• _Data excerpts_:

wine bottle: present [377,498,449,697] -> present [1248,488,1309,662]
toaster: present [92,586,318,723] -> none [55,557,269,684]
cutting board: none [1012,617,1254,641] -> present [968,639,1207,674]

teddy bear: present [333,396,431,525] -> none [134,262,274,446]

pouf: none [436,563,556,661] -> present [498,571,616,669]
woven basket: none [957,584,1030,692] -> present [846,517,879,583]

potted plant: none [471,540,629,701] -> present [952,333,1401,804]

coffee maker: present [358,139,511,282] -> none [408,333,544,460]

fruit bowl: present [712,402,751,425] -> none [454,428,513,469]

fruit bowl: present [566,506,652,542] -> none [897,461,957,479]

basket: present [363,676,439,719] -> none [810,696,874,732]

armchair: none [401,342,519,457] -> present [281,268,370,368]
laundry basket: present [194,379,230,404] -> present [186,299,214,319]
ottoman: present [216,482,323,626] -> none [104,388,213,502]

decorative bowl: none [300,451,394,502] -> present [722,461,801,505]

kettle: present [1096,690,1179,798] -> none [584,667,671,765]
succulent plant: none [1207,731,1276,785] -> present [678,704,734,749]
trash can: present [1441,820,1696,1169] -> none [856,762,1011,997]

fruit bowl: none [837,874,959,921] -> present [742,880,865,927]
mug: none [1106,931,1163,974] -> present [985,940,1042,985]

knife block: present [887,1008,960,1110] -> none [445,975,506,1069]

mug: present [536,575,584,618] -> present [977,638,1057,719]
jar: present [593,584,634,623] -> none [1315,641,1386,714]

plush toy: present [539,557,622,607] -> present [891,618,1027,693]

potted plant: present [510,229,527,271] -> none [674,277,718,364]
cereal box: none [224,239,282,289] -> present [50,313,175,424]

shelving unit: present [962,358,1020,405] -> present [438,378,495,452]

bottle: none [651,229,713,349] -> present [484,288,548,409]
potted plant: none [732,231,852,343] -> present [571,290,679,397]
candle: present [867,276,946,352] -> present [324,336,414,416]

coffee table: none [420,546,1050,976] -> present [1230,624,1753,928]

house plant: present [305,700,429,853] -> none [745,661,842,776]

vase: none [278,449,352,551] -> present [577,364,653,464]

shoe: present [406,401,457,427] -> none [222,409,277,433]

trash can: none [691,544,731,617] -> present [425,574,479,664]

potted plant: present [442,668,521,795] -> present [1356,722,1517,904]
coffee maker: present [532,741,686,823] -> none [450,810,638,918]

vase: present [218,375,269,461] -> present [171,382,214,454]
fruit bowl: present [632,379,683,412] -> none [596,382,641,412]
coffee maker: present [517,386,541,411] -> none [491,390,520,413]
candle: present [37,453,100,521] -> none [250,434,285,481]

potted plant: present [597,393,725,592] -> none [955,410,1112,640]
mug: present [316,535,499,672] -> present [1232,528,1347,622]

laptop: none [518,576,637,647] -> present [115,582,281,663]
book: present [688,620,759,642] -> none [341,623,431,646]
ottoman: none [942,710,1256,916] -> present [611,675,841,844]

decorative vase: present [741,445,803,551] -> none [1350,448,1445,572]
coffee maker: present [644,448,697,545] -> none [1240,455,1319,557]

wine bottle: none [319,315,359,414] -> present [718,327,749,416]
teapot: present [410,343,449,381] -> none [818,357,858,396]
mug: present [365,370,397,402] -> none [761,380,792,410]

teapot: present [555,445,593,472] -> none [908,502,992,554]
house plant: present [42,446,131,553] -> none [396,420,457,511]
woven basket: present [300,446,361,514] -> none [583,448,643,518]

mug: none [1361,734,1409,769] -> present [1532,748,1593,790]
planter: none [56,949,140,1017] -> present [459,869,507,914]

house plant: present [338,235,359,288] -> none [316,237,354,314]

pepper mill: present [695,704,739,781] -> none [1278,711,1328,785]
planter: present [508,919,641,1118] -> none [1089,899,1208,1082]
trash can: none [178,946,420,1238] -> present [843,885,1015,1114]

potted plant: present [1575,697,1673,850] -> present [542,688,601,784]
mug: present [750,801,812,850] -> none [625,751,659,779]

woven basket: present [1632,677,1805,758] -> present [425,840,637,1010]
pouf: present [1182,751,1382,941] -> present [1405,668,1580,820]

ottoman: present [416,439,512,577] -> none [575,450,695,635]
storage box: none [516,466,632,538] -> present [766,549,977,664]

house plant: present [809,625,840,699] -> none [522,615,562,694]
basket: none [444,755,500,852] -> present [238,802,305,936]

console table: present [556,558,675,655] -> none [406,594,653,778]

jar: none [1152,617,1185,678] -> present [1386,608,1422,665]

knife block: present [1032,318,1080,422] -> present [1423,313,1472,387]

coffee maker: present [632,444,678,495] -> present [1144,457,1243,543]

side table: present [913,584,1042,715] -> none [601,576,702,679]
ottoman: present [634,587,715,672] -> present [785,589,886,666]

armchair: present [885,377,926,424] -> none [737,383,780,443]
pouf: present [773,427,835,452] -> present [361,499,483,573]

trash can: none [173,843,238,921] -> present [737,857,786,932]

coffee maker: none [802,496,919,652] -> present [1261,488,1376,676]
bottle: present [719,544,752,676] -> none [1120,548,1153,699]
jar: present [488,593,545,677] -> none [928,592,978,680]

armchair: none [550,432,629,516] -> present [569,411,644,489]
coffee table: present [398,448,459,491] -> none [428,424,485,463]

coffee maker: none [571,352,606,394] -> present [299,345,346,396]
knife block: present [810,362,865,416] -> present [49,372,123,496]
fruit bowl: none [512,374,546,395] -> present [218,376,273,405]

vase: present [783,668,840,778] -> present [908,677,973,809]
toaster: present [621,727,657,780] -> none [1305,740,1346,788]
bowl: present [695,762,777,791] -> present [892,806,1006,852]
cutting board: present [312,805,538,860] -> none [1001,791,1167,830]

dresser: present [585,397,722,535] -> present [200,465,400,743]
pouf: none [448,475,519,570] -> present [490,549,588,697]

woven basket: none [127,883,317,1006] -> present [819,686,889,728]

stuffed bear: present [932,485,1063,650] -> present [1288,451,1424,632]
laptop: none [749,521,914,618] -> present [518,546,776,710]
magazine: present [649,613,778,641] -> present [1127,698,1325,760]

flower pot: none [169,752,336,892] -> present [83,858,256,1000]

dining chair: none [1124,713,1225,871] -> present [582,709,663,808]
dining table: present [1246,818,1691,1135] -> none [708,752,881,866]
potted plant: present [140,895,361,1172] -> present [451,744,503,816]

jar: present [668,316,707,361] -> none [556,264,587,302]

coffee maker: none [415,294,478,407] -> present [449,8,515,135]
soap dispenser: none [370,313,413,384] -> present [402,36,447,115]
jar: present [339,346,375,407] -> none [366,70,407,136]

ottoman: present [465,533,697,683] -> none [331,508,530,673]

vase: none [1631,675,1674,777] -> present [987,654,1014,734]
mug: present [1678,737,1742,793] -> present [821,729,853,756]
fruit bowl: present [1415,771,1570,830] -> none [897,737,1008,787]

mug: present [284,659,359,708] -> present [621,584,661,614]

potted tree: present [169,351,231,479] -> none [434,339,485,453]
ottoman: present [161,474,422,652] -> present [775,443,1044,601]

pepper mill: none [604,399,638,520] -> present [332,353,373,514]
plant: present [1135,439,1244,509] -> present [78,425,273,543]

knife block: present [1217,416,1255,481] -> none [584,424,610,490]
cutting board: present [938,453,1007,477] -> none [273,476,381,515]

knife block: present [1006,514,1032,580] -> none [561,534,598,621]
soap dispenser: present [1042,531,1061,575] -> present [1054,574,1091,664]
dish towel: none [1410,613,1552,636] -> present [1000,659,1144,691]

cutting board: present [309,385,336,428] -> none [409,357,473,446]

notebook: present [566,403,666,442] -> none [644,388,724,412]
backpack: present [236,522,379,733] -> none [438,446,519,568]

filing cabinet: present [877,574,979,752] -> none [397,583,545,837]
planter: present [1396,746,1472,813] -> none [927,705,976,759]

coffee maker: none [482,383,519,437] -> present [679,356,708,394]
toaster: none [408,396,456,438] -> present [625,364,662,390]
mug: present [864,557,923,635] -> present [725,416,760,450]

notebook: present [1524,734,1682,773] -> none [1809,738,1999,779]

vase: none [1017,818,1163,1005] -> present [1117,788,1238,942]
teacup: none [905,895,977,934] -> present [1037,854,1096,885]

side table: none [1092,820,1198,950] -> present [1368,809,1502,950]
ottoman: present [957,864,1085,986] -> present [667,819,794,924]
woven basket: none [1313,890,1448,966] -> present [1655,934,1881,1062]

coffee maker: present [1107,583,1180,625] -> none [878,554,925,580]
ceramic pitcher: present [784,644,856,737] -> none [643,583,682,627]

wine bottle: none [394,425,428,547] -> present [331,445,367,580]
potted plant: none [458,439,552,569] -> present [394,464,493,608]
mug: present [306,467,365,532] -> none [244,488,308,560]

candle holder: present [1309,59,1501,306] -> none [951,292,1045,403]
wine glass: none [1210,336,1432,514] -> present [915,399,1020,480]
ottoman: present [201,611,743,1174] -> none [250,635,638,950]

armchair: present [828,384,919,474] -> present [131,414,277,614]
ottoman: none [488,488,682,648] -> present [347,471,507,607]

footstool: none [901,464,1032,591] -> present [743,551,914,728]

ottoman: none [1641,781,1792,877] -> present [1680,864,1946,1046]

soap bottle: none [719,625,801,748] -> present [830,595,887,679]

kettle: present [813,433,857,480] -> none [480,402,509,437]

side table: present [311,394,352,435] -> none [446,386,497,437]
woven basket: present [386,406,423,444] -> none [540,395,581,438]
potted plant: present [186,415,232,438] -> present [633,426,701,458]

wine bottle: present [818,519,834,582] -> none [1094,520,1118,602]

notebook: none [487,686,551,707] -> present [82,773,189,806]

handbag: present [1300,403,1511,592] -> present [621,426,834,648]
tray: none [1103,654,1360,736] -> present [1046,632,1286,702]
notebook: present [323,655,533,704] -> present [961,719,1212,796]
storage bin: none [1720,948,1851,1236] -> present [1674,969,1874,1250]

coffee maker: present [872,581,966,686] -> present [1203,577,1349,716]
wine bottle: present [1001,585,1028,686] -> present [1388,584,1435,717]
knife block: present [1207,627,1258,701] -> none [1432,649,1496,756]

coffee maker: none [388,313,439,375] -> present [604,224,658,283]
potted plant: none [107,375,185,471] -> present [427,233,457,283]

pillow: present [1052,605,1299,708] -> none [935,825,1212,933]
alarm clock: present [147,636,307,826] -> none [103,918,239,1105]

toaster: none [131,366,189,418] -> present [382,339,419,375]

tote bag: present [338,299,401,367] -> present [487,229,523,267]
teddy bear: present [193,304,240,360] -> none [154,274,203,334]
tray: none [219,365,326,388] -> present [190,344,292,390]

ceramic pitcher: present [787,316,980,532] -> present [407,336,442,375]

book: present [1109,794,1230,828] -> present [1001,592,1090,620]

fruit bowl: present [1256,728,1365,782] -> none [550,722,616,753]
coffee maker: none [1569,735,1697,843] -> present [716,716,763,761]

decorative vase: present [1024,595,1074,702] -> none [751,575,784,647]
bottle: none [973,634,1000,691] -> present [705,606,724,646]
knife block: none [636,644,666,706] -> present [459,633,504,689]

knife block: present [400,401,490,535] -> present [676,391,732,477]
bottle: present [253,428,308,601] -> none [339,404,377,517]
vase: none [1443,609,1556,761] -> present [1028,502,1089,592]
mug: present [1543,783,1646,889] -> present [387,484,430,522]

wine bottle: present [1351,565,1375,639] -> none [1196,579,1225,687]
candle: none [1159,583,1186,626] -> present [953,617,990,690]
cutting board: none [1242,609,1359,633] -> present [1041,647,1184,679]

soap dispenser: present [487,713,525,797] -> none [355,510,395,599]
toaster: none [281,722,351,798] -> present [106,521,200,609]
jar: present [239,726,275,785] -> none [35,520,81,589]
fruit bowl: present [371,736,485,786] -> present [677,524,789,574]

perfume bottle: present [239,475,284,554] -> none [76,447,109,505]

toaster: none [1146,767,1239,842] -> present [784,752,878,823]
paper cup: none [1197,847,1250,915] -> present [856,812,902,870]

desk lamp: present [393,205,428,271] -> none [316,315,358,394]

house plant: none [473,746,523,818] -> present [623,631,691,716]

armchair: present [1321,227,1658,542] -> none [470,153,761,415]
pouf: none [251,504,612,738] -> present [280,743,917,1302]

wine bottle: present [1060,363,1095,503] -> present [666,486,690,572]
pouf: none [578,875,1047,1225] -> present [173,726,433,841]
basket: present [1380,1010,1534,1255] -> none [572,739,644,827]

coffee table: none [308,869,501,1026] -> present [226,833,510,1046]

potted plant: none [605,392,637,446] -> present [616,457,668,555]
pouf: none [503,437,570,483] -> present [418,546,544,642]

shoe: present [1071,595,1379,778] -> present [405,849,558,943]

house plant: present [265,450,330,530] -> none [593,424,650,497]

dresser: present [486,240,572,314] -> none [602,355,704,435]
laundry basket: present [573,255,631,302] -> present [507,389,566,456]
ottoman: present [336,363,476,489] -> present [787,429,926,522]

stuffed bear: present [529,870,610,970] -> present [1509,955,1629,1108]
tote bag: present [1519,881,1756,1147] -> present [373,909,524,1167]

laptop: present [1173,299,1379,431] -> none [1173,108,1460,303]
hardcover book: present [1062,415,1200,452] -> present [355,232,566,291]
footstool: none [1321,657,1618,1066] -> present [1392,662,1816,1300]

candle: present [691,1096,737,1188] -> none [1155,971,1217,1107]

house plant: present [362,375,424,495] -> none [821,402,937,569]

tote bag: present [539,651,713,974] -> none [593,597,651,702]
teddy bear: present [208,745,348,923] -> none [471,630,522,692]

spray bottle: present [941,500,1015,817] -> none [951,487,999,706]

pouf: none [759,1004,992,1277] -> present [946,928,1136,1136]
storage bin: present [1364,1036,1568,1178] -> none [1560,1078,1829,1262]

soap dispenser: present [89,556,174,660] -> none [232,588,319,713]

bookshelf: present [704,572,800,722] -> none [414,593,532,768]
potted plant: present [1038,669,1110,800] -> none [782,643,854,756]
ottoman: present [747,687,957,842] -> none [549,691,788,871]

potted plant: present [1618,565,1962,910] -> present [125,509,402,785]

• _Work item_: Only the lines above from the one with "notebook: none [487,686,551,707]" up to and including the one with "candle: none [1159,583,1186,626]" should be repeated, exactly as written.

• _Written reply_:
notebook: none [487,686,551,707] -> present [82,773,189,806]

handbag: present [1300,403,1511,592] -> present [621,426,834,648]
tray: none [1103,654,1360,736] -> present [1046,632,1286,702]
notebook: present [323,655,533,704] -> present [961,719,1212,796]
storage bin: none [1720,948,1851,1236] -> present [1674,969,1874,1250]

coffee maker: present [872,581,966,686] -> present [1203,577,1349,716]
wine bottle: present [1001,585,1028,686] -> present [1388,584,1435,717]
knife block: present [1207,627,1258,701] -> none [1432,649,1496,756]

coffee maker: none [388,313,439,375] -> present [604,224,658,283]
potted plant: none [107,375,185,471] -> present [427,233,457,283]

pillow: present [1052,605,1299,708] -> none [935,825,1212,933]
alarm clock: present [147,636,307,826] -> none [103,918,239,1105]

toaster: none [131,366,189,418] -> present [382,339,419,375]

tote bag: present [338,299,401,367] -> present [487,229,523,267]
teddy bear: present [193,304,240,360] -> none [154,274,203,334]
tray: none [219,365,326,388] -> present [190,344,292,390]

ceramic pitcher: present [787,316,980,532] -> present [407,336,442,375]

book: present [1109,794,1230,828] -> present [1001,592,1090,620]

fruit bowl: present [1256,728,1365,782] -> none [550,722,616,753]
coffee maker: none [1569,735,1697,843] -> present [716,716,763,761]

decorative vase: present [1024,595,1074,702] -> none [751,575,784,647]
bottle: none [973,634,1000,691] -> present [705,606,724,646]
knife block: none [636,644,666,706] -> present [459,633,504,689]

knife block: present [400,401,490,535] -> present [676,391,732,477]
bottle: present [253,428,308,601] -> none [339,404,377,517]
vase: none [1443,609,1556,761] -> present [1028,502,1089,592]
mug: present [1543,783,1646,889] -> present [387,484,430,522]

wine bottle: present [1351,565,1375,639] -> none [1196,579,1225,687]
candle: none [1159,583,1186,626] -> present [953,617,990,690]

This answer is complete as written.